Tue Feb 20 15:59:58 PST 2024

On Tue, Feb 20, 2024, at 6:30 PM, Edgecombe, Rick P wrote:
> On Tue, 2024-02-20 at 13:57 -0500, Rich Felker wrote:
>> On Tue, Feb 20, 2024 at 06:41:05PM +0000, Edgecombe, Rick P wrote:
>> > Hmm, could the shadow stack underflow onto the real stack then? Not
>> > sure how bad that is. INCSSP (incrementing the SSP register on x86)
>> > loops are not rare so it seems like something that could happen.
>> 
>> Shadow stack underflow should fault on attempt to access
>> non-shadow-stack memory as shadow-stack, no?
>
> Maybe I'm misunderstanding. I thought the proposal included allowing
> shadow stack access to convert normal address ranges to shadow stack,
> and normal writes to convert shadow stack to normal.

Ideally for riscv only writes would cause conversion, an incssp underflow
which performs shadow stack reads would be able to fault early.
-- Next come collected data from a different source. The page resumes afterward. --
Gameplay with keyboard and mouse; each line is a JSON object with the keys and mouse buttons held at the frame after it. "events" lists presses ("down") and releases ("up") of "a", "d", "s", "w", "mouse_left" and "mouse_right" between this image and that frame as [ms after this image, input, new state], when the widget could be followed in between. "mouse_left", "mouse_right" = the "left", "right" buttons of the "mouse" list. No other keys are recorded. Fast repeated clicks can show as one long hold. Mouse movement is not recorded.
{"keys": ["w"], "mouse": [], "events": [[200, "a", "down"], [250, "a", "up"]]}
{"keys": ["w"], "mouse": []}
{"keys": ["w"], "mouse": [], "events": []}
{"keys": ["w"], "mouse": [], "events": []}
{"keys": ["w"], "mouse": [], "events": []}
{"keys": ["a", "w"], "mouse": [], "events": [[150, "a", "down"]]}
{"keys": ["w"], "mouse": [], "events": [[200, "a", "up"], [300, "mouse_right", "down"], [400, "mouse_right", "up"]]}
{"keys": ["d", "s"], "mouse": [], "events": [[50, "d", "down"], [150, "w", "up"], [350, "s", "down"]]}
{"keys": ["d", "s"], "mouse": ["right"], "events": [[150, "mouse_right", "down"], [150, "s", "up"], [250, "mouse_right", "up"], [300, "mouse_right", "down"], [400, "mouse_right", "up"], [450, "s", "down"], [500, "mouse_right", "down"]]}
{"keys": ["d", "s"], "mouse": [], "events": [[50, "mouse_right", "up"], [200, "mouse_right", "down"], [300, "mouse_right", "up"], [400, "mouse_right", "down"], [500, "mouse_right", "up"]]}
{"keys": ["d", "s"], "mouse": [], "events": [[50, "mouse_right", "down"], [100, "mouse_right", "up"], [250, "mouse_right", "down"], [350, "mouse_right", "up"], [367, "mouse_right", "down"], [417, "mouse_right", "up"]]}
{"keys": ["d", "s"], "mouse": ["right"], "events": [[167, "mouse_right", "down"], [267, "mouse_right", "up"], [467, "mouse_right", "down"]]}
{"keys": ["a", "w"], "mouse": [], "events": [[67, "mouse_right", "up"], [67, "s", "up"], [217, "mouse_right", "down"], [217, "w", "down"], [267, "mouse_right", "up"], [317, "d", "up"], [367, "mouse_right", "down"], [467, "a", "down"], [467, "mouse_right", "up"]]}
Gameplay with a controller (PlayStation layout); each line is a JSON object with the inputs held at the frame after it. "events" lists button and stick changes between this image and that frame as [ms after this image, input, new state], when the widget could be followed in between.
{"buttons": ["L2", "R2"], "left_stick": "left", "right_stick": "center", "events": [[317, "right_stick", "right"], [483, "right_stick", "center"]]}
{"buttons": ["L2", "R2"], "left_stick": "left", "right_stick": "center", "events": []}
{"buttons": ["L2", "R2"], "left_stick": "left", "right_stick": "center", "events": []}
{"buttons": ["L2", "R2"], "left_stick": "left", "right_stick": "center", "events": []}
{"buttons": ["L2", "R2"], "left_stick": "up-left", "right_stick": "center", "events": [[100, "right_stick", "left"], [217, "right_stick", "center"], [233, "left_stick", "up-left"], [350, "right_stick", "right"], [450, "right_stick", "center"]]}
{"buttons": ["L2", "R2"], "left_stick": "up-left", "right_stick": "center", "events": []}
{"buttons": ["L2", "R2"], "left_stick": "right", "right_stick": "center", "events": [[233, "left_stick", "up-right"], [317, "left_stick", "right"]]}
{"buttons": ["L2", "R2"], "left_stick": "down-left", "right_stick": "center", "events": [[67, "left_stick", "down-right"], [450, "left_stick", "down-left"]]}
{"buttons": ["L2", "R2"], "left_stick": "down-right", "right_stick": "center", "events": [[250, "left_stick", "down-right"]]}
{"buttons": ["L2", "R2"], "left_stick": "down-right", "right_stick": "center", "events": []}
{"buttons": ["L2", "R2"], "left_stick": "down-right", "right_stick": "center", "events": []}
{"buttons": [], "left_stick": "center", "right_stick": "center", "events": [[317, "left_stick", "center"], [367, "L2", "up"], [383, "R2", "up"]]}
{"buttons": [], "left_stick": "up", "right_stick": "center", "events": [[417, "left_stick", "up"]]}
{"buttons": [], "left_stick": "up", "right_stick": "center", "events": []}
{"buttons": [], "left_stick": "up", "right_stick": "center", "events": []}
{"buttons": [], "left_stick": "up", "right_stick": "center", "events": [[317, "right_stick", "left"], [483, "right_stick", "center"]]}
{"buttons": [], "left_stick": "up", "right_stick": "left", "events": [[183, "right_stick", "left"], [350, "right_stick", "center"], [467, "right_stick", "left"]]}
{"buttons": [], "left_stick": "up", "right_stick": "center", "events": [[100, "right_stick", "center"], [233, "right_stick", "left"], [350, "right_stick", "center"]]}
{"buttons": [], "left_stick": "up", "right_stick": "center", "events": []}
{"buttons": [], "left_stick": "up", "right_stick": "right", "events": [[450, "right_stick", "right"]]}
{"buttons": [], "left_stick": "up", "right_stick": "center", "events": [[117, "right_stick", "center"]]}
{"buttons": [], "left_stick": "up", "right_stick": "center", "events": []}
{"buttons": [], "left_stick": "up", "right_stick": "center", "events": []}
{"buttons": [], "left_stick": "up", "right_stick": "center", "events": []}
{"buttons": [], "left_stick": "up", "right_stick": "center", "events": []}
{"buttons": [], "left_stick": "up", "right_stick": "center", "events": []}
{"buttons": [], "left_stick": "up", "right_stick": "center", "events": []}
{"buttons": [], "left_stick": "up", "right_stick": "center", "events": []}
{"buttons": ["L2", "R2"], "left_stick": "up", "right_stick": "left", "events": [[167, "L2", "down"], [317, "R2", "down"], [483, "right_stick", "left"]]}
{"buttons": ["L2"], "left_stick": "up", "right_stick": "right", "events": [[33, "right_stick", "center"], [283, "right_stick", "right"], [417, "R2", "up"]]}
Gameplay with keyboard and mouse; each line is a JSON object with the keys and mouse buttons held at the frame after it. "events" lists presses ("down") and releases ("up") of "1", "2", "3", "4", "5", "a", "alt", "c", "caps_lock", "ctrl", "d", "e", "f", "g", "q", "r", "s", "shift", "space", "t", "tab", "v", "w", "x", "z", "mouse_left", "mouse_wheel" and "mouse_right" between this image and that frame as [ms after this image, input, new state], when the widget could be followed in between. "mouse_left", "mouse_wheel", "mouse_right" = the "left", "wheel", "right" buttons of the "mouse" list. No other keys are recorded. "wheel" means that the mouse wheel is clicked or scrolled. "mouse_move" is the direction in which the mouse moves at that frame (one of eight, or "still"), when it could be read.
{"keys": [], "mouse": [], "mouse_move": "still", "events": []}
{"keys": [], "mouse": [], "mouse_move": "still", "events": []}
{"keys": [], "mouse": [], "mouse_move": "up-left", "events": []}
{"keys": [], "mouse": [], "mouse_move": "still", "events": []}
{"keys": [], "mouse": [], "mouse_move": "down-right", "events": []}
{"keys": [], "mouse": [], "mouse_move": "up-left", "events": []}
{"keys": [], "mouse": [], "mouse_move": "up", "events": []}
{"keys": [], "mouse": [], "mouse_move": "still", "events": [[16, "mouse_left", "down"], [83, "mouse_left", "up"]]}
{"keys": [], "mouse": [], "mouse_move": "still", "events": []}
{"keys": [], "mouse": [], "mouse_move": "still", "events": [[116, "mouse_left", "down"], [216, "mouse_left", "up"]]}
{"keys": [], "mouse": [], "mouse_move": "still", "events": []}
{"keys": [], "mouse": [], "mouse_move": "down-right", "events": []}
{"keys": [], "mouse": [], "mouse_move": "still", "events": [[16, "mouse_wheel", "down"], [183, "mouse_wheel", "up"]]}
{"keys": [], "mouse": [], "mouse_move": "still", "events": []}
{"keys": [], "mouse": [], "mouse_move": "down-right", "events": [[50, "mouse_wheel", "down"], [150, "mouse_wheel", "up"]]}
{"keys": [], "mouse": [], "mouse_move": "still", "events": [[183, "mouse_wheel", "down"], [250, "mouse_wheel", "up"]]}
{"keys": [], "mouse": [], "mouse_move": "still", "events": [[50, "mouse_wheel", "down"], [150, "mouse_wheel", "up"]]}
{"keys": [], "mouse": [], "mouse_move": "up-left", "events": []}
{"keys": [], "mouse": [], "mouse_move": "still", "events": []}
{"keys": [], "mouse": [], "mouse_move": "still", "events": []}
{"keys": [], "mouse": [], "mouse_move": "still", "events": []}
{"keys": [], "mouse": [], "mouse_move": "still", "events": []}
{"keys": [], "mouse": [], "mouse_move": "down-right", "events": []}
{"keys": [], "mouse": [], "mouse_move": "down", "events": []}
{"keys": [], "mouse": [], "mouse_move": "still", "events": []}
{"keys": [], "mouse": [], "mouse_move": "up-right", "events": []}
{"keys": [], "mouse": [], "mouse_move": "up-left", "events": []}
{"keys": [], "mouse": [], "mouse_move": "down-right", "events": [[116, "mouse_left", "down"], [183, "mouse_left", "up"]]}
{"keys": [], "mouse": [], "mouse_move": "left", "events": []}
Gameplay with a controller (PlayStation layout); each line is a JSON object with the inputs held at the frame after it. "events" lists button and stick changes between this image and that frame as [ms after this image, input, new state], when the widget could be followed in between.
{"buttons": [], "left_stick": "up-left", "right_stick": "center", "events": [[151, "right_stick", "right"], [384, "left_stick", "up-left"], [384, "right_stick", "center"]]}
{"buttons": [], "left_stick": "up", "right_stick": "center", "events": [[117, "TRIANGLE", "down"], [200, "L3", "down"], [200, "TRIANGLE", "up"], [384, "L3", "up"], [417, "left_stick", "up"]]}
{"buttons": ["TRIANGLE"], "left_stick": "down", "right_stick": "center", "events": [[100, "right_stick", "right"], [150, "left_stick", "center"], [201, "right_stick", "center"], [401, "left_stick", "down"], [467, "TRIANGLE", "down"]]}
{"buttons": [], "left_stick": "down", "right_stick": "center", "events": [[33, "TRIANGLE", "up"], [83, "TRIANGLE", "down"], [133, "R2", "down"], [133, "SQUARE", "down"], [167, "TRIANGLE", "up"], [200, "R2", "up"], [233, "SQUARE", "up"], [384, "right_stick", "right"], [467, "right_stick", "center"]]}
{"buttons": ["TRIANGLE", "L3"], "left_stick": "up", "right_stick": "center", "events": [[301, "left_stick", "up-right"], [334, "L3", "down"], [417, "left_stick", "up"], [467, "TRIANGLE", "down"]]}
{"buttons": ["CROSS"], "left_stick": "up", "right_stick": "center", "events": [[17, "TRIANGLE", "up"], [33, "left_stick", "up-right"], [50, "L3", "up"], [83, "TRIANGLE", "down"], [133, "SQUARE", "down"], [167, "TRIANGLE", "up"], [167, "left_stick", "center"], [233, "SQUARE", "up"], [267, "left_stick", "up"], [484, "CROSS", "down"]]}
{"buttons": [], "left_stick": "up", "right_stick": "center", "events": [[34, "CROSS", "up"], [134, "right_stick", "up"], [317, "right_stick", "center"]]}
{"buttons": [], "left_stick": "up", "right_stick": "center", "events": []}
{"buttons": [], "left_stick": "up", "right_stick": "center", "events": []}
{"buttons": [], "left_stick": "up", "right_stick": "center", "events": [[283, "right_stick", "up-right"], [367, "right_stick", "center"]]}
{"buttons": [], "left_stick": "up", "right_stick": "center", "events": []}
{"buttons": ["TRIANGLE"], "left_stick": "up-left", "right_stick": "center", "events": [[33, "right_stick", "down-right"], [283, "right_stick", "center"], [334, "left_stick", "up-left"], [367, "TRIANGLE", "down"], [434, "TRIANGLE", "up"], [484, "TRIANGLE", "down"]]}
For arm, since a syscall is needed anyway to set up the token in a new
shadow stack region, it would make sense for conversion from non-shadow
to shadow usage to never be automatic.

>> > 
>> > Won't this prevent catching stack overflows when they happen? An
>> > overflow will just turn the shadow stack into normal stack and only
>> > get
>> > detected when the shadow stack unwinds?
>> 
>> I don't think that's as big a problem as it sounds like. It might
>> make
>> pinpointing the spot at which things went wrong take a little bit
>> more
>> work, but it should not admit any wrong-execution.
>
> Right, it's a point about debugging. I'm just trying to analyze the
> pros and cons and not calling it a showstopper.

It's certainly undesirable, so I'd like to have both mechanisms available
(shadow stacks in ordinary memory to support several problematic APIs,
and in dedicated mappings with guard pages otherwise).

>> > 
>> > Shadow stacks currently have automatic guard gaps to try to prevent
>> > one
>> > thread from overflowing onto another thread's shadow stack. This
>> > would
>> > somewhat opens that up, as the stack guard gaps are usually
>> > maintained
>> > by userspace for new threads. It would have to be thought through
>> > if
>> > these could still be enforced with checking at additional spots.
>> 
>> I would think the existing guard pages would already do that if a
>> thread's shadow stack is contiguous with its own data stack.
>
> The difference is that the kernel provides the guard gaps, where this
> would rely on userspace to do it. It is not a showstopper either.
>
> I think my biggest question on this is how does it change the
> capability for two threads to share a shadow stack. It might require
> some special rules around the syscall that writes restore tokens. So
> I'm not sure. It probably needs a POC.

I'm not quite understanding what the property you're looking for here is.

>> From the musl side, I have always looked at the entirely of shadow
>> stack stuff with very heavy skepticism, and anything that breaks
>> existing interface contracts, introduced places where apps can get
>> auto-killed because a late resource allocation fails, or requires
>> applications to code around the existence of something that should be
>> an implementation detail, is a non-starter. To even consider shadow
>> stack support, it must truely be fully non-breaking.
>
> The manual assembly stack switching and JIT code in the apps needs to
> be updated. I don't think there is a way around it.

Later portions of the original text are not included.